- Senators Lummis and Gillibrand said they plan to unveil their bipartisan crypto bill in June
- It will be the first comprehensive cryptocurrency bill to be introduced, Gillibrand said
Senators Cynthia Lummis (R-Wyo.) and Kirsten Gillibrand (D-NY) took the stage Tuesday at the DC Blockchain Summit to discuss details of their highly anticipated bipartisan cryptocurrency bill, which they said will be introduced as soon as next week.
The Responsible Financial Innovation Act, which has been in the works for over a year, is going to be the first comprehensive digital assets framework to make it to Capitol Hill, Gillibrand said.
“Our bill does include some of the [same] provisions as some of the other House and Senate bills, but no other bill endeavors to create a regulatory framework for the whole industry,” Gillibrand said. “Most other bills are small, discreet and one-idea bills.”
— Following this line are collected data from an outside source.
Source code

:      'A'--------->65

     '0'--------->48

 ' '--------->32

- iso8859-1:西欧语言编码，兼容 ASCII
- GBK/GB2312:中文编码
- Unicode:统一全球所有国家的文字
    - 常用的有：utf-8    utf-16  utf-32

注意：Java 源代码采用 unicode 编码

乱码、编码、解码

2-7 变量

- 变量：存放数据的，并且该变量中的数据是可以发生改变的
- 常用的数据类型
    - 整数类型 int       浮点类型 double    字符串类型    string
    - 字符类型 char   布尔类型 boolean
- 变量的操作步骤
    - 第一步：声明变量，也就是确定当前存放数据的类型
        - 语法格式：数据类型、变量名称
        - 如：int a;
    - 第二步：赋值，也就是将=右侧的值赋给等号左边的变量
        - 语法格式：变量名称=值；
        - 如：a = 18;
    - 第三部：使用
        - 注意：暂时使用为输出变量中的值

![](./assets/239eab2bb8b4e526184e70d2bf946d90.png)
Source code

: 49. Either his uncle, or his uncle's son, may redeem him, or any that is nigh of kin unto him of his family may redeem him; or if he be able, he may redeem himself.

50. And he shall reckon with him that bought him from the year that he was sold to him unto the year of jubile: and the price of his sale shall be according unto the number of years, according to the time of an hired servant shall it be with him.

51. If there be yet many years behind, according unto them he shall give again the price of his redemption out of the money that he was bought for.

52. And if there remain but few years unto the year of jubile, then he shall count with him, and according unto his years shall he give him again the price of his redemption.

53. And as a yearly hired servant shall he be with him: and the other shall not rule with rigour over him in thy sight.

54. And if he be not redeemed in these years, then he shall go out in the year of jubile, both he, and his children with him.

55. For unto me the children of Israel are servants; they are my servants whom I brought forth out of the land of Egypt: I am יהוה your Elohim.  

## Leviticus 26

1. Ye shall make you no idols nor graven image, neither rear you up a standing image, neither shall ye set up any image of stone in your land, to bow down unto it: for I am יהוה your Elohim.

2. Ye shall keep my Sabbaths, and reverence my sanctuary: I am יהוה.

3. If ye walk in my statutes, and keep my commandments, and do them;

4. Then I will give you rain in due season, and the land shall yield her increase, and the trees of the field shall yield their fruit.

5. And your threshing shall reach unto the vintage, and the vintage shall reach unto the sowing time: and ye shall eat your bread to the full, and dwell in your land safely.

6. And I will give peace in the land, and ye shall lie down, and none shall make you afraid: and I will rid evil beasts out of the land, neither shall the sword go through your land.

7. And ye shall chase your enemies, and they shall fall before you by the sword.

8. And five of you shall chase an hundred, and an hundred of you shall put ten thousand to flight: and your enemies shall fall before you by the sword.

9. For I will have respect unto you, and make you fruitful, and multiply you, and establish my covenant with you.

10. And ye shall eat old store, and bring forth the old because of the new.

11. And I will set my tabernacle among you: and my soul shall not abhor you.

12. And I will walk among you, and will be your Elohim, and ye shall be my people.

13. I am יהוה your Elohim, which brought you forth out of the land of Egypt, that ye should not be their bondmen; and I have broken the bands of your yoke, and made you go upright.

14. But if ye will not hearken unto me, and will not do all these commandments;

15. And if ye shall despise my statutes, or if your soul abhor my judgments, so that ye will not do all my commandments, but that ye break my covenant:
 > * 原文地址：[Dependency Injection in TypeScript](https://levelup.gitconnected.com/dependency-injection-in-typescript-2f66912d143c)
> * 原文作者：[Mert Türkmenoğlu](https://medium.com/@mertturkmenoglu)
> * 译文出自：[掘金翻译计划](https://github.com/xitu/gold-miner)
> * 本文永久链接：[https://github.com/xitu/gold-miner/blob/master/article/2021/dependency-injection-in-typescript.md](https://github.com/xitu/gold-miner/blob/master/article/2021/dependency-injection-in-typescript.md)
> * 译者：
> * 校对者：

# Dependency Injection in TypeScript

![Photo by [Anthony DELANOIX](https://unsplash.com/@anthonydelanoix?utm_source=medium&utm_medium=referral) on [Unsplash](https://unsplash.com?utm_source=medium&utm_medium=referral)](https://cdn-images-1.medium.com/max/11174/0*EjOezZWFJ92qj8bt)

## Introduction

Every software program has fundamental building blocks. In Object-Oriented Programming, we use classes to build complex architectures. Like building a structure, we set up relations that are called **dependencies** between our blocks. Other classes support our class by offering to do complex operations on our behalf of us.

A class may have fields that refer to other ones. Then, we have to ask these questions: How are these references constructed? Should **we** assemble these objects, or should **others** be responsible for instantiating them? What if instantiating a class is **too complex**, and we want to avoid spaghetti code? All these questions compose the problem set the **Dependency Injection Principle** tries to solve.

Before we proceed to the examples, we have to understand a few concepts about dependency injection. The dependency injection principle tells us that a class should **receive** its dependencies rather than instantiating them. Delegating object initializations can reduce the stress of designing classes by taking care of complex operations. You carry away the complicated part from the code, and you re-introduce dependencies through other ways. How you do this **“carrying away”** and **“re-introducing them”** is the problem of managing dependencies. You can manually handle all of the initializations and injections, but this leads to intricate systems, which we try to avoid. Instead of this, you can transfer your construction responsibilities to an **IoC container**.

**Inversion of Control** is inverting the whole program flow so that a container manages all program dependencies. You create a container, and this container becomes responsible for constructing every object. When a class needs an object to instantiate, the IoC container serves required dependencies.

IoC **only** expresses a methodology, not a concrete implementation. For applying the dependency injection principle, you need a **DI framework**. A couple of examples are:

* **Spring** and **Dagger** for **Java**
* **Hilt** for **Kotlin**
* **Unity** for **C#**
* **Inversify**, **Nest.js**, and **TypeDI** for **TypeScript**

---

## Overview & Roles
Highlights of the bill include provisions that protect miners from being treated as brokers, which tackles a controversial section of the recently-passed Infrastructure Bill. It also grants the Commodity and Futures Trading Commission (CFTC) regulatory authority over much of the space and clarifies that cryptocurrencies are not securities unless they are being offered to fund a company, such as an initial coin offering.
“It’s pretty clear that bitcoin is a commodity,” Lummis said. “It is our intent that the CFTC takes the reins of jurisdiction over bitcoin and [ether], together they make up over 60% of the cryptocurrency markets in existence, and they’re the ones that are most likely to survive.”
The bill references the same “responsible innovation” highlighted in President Biden’s executive order. It’s a cause the two senators are hoping their colleagues can get behind.
“Cynthia [Lummis] and I together can work with our colleagues to find the common ground to move it forward,” Gillibrand said. “I’m very optimistic, and the reason I am is because this bill has been heavily researched.”
The two senators have consulted with stakeholders and industry leaders for months to compose this bill, Lummis added. There have been successful bipartisan efforts in the past, Gillibrand said, and this should be no different. Still, getting the bill to the floor is going to be an uphill battle, the two admitted.
This bill will have at least four committees of jurisdiction, Gillibrand said. To make it to a vote on the floor, it will likely need at least four hearings, which can be a lengthy process. Efforts are already underway, Gillibrand said.
“On my committee of jurisdiction on the Agriculture Committee, Debbie Stabenow (D-Mich.) was very interested in this space,” Gillibrand said. “I’m going to give her our draft legislation and I’m hoping that she likes it enough to mark up this draft.”